◆ **Problems to solve**:
A) Decide whether each statement agrees with the fat-sculpting workout article: (i) the tricep dips are done for 60 seconds and repeated three times; (ii) the sumo squat is performed without any weights; (iii) during the chest flies, the arms may drop below the level of the bench. Answer yes or no for each and quote the article's deciding words.
B) Carry on the fat-sculpting workout article from the point where it stops.

◆ **Source passage**:
▶

10 ways to sculpt away fat
The problem: Under-the-arm jiggle
The move: Tricep dips
To tone underneath the arms, try this easy move you can do at home, says Joey Gonzalez, celebrity trainer and COO of Barry’s Bootcamp in New York City. Sit on the floor or a bench with knees bent at 90 degrees and palms facing out, behind you. Raise your body up and down, dipping your rear until it hovers just above the ground. Keep your elbows pointed straight behind you, and you should feel it in your triceps. Do for 60 seconds, and repeat three times.
The problem: Jiggly inner thighs
The move: Sumo squat
With a dumbbell in each hand, stand with feet hip-width apart, knees slightly bent, and toes pointed out. Keeping a tall spine, stand up straight, bringing your right foot to meet your left. Then, return to low squat position. Repeat for 20 to 25 reps; do 3 or 4 sets.
Regardless what area you're trying to tone, it's important to remember that muscle fibers wrap around your bones in many angles, says Aaron Thorton, trainer at Equinox in New York City. “So you need to work areas from a variety of angles. In order for the body to take on a new shape, there has to be enough load to force a real change to your physique.”
The problem: Armpit fat
The move: Dumbbell chest flies and shoulder presses
Lie on a bench or workout step with a 5- to 10-pound dumbbell in each hand. Hold weights with arms up in front of your face, with arms slightly bent so that the dumbbells barely touch, says Gonzalez. Slowly open arms to the side, keeping arms slightly bent, but making sure they don’t fall lower than the bench. Pulse the arms when open for 60 seconds. Then, continue with 60 seconds of shoulder presses: Raise arms straight up and down to the chest, with palms facing away from your face. Repeat three times each.
The problem: Flabby chest
The move: Push-ups with a hold
Doing push-ups for 30 seconds followed by a 15-second hold is the key to scoring a toned chest, says Gonzales. Repeat 3 times. (If you can’t do a traditional push-up, try an incline variation, placing your hands on a bench.)
The problem: Belly fat
The move: Mountain climbers
Hold a high plank position for 30 seconds, keeping a flat back, says Gonzalez. Quickly bring right knee to right elbow, then left knee to left elbow in fast movements for 30 seconds.
The problem: Back of legs
The move: Jump rope and around-the-world lunges
Reduce unsightly cellulite that can plague the back of thighs by incorporating some good ol’ fashioned cardio, says Gonzalez. Start by jumping rope for 60 seconds. (If you don’t have a rope, pretend you are holding one and jump while simultaneously moving arms.) Then, step forward with left foot and lower into a lunge, keeping knee hovered just above the ground. Step foot back and move the left foot into a side lunge or squat. Return foot to center and take the left foot back for a reverse lunge. Repeat with the right leg, and alternate for 60 seconds.

◀

Records from a dataset
▶

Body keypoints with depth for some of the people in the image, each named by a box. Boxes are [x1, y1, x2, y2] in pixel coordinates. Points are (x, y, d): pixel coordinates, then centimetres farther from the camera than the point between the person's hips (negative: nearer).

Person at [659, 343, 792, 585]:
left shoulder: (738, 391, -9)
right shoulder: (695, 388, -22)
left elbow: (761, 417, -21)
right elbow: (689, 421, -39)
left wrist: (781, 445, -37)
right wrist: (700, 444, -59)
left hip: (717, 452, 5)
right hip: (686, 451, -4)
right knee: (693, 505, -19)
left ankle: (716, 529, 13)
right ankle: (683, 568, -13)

◀
▶

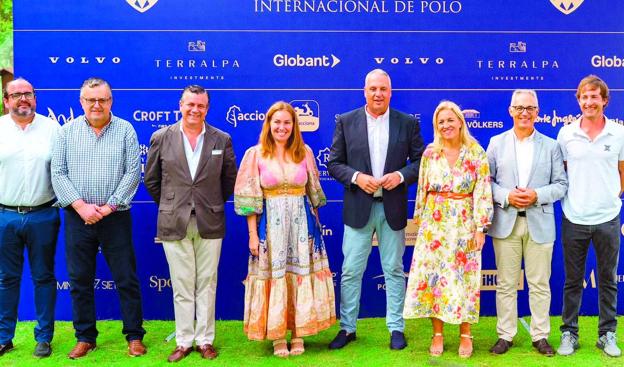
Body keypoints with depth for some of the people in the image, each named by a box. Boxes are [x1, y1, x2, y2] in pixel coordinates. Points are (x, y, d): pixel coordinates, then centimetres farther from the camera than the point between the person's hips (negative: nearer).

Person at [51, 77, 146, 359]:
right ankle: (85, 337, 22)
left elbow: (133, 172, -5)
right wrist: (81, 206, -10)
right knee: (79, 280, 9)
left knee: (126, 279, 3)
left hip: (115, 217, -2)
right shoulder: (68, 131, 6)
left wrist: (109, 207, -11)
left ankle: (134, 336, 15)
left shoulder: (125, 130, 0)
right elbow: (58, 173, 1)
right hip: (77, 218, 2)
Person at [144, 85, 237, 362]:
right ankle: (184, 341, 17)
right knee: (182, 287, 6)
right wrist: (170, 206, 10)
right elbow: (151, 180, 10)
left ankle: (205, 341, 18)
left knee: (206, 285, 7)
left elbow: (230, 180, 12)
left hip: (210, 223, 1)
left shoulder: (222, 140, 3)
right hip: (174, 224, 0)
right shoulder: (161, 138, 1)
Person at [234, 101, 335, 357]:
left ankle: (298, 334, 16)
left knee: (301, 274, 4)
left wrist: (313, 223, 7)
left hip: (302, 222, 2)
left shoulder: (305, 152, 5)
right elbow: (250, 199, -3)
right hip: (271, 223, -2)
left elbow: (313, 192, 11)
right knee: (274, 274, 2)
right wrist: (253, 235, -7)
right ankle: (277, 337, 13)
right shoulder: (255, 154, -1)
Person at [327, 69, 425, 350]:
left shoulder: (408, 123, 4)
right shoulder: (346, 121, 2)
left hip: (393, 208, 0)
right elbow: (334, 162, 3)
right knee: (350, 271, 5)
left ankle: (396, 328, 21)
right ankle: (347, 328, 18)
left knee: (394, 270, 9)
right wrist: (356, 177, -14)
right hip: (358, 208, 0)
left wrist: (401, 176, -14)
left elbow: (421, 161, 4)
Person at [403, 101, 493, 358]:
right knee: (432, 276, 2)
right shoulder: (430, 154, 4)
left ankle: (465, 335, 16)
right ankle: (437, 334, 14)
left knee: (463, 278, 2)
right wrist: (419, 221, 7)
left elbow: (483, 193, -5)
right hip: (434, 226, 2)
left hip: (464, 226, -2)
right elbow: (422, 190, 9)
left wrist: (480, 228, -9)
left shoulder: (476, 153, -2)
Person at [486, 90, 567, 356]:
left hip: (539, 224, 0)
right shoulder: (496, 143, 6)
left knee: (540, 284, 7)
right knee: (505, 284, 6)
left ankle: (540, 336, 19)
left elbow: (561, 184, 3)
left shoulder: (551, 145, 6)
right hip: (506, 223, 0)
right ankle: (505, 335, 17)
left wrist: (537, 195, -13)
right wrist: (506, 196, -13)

◀
▶

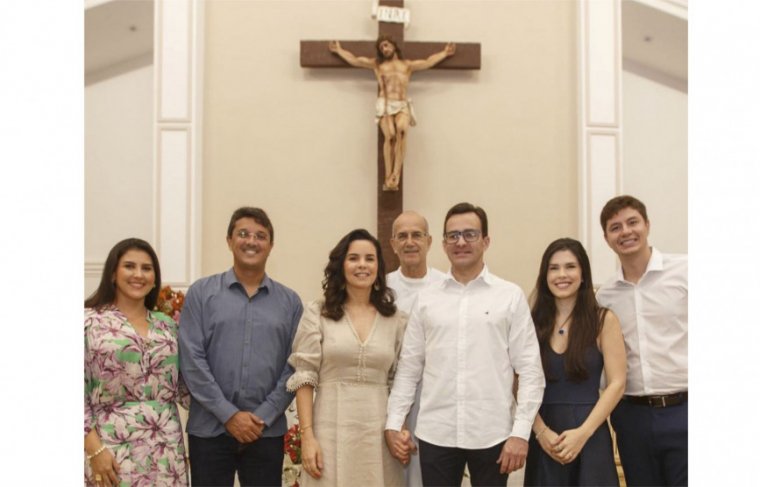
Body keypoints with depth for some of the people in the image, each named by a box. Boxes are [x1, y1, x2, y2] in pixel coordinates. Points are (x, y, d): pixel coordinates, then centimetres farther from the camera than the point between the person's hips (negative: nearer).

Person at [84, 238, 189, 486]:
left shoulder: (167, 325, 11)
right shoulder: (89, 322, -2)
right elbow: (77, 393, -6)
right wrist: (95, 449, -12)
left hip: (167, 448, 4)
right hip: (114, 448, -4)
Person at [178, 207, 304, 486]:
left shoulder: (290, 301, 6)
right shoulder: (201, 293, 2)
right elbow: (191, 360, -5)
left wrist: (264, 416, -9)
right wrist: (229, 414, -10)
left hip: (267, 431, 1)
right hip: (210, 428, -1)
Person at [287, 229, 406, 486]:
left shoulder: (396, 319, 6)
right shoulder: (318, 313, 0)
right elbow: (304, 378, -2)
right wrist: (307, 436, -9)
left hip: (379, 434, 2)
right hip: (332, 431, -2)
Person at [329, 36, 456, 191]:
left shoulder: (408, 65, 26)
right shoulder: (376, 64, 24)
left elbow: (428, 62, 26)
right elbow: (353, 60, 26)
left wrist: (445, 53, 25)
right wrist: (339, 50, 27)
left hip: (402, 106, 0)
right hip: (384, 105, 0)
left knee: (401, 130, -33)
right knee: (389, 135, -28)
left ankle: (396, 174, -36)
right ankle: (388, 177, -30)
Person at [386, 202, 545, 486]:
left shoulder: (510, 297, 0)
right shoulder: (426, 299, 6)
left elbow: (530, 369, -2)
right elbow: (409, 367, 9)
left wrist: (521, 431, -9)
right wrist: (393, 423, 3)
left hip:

◀

◆ **Answers to the exercises**:
A)
(i) Yes: "Do for 60 seconds, and repeat three times."
(ii) No: "With a dumbbell in each hand"
(iii) No: "making sure they don’t fall lower than the bench"

B)
The problem: Love handles
The move: Side forearm plank
“Create length and tone the side body with the side plank, which is also extremely effective at working the obliques to create a trimmer waistline,” says Jill Dailey of The Dailey Method.
Start with a traditional forearm plank, elbows under shoulders and forearms parallel, abdominals engaged. Slide your palms toward your centerline so your thumb and forefingers connect. Then stack your left hip on your right, placing your left palm on your left hip. Use your abs and pull your navel to your spine as you press your shins and thighs together. Reach your left (or top) arm up to the sky to open your chest while you press your hip up. Press up 10 times. Repeat on right side.
The problem: A flat butt
The move: Standing parallel seatwork
“A high, lifted seat is a great motivator for exercising,” says Dailey. Stand with your feet parallel, hips-width apart with your hands resting on the back of a ballet barre (or a chair, if you’re at home). Soften your knees and take your right foot or ankle in your right hand and dive your knee back while keeping chest and hips squared forward and abs pulled in. Release your hand but maintain your right knee behind your supporting leg. Now squeeze your seat and press your right leg back 30 times. Flex your foot and reach your heel toward your seat 30 times. Extend your straight leg out at an angle (aimed at 4 or 5 on a clock). Square your hips by pulling your waist in; lift 30 times to work the lateral angle. Repeat with other leg.
The problem: A big butt
The move: Seatwork on all fours
Tone all three gluteal muscles with seatwork on all fours. Get down on hands and knees, with hands directly under shoulders (the middle of your wrist should line up with the outside of the shoulder) and knees directly under hips. Spread fingers wide and curl toes under. Shift your hips and shoulders back 6 inches to create more length for your wrists, alleviating pressure. Reach your right leg straight out behind you, rotate your right hip down toward the floor so both hips are even. Lift your leg as high as you can, maintaining stability in your lower back. Keeping your leg as straight and high as you can, press it up an inch, engaging the base of your seat. Keep the movements small and at the deepest contraction point. Pulse 30 times. Repeat with left leg.
The problem: Outer thighs
The move: Standing single leg lifts
“This exercise is one of the best moves to do to tone the thigh and also increase stability in the knee joint,” says Dailey. For this move, it helps to have a counter or chair to help you balance. Start with feet parallel, hip-width apart. Stand facing away from the chair and place your left hand on your left hip. Lift your left knee up towards your chest then lengthen your leg in front of you so that both legs are straight. Gently place hands on the chair for balance. Lift your leg 20 times. Flex your foot, then turn it out so the inner thigh faces upward and lift 20 times. Keep your supportive leg straight and engage your seat to help stabilize your posture. Lower your leg and repeat on your right side.